__WHAT THE EXERCISE ASKS__. Transcribe exactly the lines that fall between the one holding "X3558Y25542D01*" and the one holding "X69865Y16008D01*", inclusive, from the entries below.

● ● ●

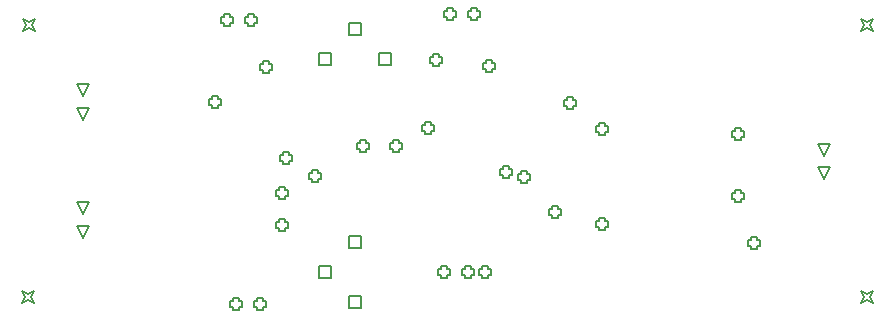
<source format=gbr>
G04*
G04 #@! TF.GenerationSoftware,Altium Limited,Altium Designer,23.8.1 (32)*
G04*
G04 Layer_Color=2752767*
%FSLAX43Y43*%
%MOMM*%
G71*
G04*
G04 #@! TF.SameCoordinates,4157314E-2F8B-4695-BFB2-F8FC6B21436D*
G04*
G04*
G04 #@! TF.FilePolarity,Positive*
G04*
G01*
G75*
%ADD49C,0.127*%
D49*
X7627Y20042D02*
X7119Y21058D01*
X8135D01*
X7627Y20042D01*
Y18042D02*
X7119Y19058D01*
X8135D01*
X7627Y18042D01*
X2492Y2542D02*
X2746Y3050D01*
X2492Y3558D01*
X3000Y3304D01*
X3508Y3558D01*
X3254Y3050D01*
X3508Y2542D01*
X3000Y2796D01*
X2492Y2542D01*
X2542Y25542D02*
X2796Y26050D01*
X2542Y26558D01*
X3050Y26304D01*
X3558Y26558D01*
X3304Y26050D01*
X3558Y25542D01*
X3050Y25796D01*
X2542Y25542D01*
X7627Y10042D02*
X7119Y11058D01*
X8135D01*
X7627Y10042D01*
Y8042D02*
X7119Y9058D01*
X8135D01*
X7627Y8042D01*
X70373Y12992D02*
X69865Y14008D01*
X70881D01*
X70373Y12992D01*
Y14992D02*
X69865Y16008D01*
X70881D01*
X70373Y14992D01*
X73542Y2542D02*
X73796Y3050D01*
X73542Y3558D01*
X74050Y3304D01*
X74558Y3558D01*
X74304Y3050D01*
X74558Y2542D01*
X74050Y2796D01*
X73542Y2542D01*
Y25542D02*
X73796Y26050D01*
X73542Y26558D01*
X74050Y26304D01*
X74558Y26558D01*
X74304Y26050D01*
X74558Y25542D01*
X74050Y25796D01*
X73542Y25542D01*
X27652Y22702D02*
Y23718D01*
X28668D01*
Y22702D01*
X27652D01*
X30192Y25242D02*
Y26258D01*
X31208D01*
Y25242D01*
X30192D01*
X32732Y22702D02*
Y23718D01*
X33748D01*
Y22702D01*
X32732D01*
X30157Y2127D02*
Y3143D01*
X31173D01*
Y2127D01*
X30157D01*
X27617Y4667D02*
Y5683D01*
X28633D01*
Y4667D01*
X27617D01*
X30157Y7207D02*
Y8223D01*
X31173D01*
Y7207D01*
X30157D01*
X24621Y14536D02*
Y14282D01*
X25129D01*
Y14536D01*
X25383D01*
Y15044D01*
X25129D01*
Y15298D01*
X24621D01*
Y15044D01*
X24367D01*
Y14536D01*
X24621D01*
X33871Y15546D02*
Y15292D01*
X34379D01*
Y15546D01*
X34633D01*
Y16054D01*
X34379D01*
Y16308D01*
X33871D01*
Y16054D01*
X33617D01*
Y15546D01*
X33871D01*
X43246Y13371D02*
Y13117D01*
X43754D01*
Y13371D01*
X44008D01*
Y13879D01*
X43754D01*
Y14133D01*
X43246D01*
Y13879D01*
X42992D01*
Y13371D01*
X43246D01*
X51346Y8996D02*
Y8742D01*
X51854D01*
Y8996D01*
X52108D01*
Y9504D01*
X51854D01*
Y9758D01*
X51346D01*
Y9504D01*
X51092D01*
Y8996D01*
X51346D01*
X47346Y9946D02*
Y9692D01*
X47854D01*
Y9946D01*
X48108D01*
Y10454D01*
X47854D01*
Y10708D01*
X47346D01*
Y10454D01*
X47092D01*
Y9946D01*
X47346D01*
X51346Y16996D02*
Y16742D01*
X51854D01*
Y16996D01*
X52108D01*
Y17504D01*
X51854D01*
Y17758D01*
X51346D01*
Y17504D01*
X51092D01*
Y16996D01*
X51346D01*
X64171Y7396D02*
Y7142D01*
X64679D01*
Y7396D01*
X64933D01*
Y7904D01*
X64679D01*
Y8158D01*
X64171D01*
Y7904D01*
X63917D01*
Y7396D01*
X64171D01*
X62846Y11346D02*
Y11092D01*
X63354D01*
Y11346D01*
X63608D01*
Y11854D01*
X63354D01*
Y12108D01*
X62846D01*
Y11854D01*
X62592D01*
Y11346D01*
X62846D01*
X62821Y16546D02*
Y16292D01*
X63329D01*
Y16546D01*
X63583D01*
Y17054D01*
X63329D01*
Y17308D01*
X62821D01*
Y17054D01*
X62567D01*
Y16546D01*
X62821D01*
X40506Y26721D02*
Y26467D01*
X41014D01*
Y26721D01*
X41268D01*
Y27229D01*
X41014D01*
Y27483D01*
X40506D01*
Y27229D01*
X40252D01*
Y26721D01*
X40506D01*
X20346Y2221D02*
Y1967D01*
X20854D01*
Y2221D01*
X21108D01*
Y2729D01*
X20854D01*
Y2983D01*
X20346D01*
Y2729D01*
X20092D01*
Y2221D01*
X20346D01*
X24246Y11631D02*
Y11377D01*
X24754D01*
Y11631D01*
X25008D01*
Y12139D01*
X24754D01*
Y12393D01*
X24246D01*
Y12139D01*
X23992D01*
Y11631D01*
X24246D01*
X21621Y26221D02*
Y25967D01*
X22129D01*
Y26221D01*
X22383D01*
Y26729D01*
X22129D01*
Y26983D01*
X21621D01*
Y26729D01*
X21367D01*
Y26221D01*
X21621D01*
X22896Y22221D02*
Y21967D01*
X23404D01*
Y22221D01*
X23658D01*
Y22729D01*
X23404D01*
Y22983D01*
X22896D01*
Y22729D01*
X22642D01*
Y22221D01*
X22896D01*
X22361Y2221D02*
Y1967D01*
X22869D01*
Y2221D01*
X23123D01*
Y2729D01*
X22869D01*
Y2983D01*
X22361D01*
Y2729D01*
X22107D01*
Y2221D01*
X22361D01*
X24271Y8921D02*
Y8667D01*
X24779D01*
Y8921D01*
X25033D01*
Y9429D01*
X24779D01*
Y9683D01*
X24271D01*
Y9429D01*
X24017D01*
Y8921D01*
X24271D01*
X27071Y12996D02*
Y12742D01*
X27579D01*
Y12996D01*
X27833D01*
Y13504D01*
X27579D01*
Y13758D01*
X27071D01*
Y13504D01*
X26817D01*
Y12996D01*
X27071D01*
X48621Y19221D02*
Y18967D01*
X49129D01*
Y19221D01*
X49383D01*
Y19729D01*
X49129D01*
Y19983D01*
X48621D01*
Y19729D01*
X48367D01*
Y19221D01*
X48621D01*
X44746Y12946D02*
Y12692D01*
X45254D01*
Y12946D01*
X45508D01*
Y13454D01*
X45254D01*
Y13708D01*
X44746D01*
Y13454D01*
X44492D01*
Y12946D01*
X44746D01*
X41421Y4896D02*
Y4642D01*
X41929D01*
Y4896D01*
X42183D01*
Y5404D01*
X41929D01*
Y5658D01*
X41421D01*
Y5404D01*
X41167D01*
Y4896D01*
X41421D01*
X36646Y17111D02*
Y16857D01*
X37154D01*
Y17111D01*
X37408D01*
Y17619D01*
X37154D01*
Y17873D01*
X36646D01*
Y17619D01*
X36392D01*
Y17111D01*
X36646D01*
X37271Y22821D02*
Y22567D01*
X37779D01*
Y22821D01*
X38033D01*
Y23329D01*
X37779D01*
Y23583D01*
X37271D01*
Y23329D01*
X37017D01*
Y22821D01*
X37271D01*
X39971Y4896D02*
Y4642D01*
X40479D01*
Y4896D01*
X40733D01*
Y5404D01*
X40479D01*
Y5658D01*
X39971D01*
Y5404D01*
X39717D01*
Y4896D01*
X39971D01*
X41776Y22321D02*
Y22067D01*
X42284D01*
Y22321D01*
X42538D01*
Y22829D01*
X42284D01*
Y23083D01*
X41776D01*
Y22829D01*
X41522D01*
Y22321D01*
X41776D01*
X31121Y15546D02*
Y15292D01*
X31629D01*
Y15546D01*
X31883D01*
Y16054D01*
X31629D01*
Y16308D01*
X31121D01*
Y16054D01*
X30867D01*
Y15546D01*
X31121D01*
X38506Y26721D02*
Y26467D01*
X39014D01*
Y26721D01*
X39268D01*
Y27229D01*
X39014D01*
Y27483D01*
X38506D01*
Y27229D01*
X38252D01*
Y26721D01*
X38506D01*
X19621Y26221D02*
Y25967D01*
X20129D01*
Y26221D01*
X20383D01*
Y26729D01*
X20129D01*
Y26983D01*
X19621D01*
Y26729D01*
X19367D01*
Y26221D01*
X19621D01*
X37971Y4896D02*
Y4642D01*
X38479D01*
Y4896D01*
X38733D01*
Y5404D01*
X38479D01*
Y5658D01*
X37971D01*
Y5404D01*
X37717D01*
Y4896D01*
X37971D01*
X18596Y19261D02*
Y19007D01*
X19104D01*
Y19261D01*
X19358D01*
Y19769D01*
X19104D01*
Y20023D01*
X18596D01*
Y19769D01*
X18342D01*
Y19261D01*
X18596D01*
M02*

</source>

● ● ●

__RESPONSE TO THIS TASK__.
X3558Y25542D01*
X3050Y25796D01*
X2542Y25542D01*
X7627Y10042D02*
X7119Y11058D01*
X8135D01*
X7627Y10042D01*
Y8042D02*
X7119Y9058D01*
X8135D01*
X7627Y8042D01*
X70373Y12992D02*
X69865Y14008D01*
X70881D01*
X70373Y12992D01*
Y14992D02*
X69865Y16008D01*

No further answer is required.